We're Already Hyping 6G When 5G Hasn't Even Finished Disappointing Us Yet
from the this-one-goes-to-11 dept
It was the technology that was supposed to change the world. According to carriers, not only was fifth-generation wireless (5G) supposed to bring about the “fourth industrial revolution,” it was supposed to revolutionize everything from smart cities to cancer treatment. According to conspiracy theorists and internet imbeciles, 5G is responsible for everything from COVID-19 to your migraines.
Unfortunately for both sets of folks, data continues to indicate that 5G is nowhere near that interesting.
A number of recent studies have already shown that U.S. 5G is notably slower than most overseas deployments (thanks in part to government’s failure to make more mid-band spectrum available for public use). Several other studies have shown that initial deployments in many cases are actually slower than existing 4G networks. That’s before you get to the fact that U.S. consumers already pay more for wireless than a long list of developed nations, something likely to get worse in the wake of mindless industry consolidation.
While 5G is important, and will improve over time, it’s pretty clear that the technology is more of a modest evolution than a revolution, and 5G hype overkill (largely driven by a desperate desire to rekindle lagging smartphone sales) is a far cry from reality.
That’s not stopping us from already hyping 6G, though.

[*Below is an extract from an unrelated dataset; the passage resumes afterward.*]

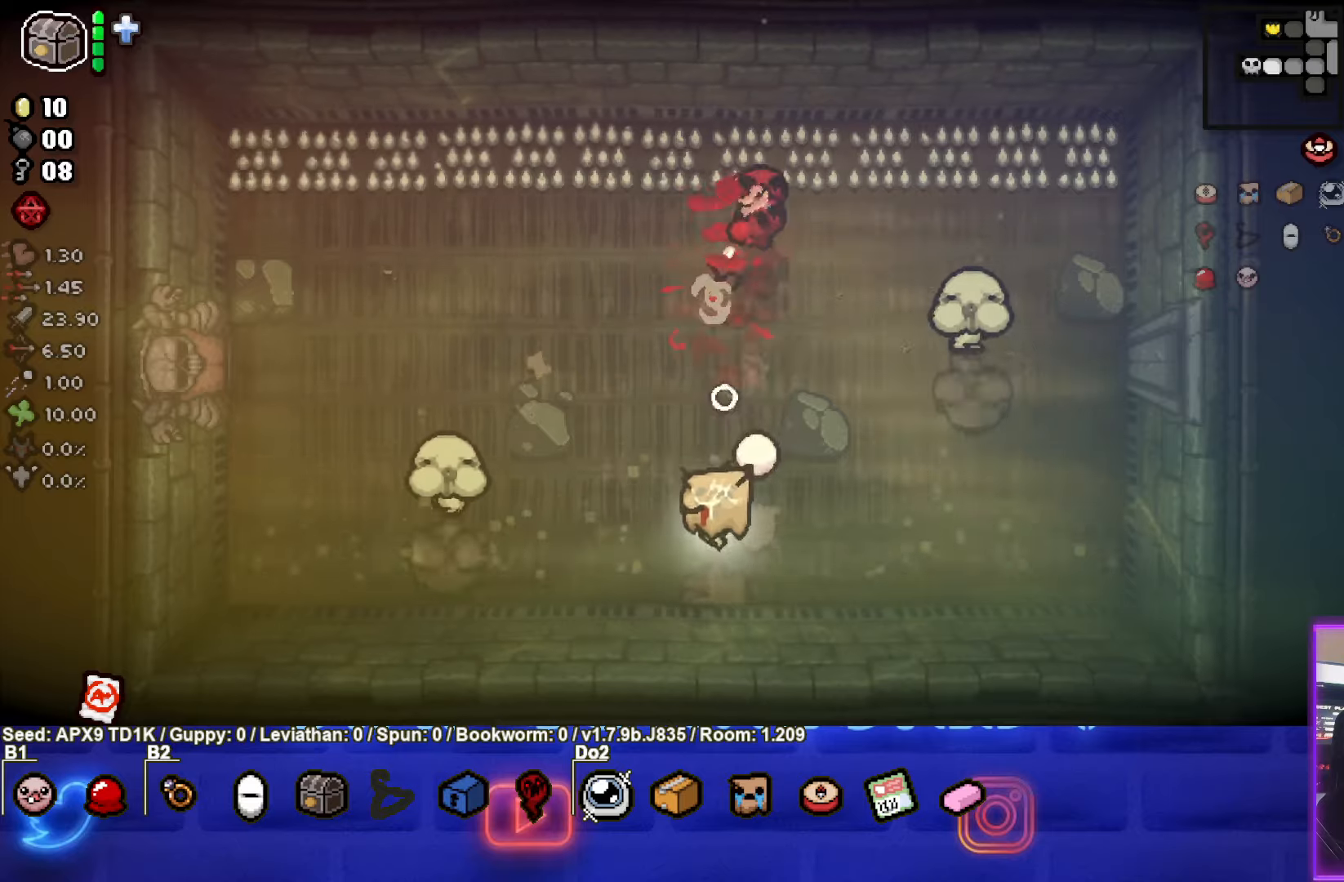
{"buttons": [], "left_stick": "right", "right_stick": "center", "events": [[150, "TRIANGLE", "up"]]}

As carriers begin the fairly mundane process of building the standards framework for the next next-generation standard, the familiar promises of near-magical capabilities are already starting to emerge. Just ask Mazin Gilbert, AT&T’s VP of network analytics and automation, who appears to have learned absolutely nothing the last few years, and is already equating 6G to The Matrix:
“Gilbert added that 6G might even support science fiction-type services, specifically calling out the 1999 movie “The Matrix,” where the character Trinity learned how to fly a helicopter in minutes. “This is what we see our lives going to be like,” he said.
It’s worth noting that several of these kinds of use cases have long been touted for 5G, and now appear to be migrating into the 6G discussion as well.”
At the same standards meeting, Karri Kuoppamaki, VP of technology development and strategy for T-Mobile US, at least tried to temper enthusiasm, urging his industry colleagues to avoid over-hyping 6G in the same way 5G was:
Kuoppamaki made one clear plea to the thousands of registrants to the event: “It’s OK to get excited about 6G, but we have to get excited the right way,” he said, warning that the industry should not fall victim to the “shiny objects syndrome.” On 6G, “we should focus on getting it right,” he said, rather than rushing a new technology to market that doesn’t necessarily provide any clear benefits or new or improved use cases.
What carriers like AT&T didn’t quite seem to realize, is that while they thought they were just sparking a new wave of handset upgrades by over-hyping 5G, misrepresenting what the standard can do and where it’s available (remember, AT&T still uses fake phone icons to pretend 4G is 5G), only creates unrealistic expectations for consumers. As a result, the end user winds up associating what really are useful (if sometimes modest) improvements and standards with bluster and bullshit, the exact opposite of what they were going for.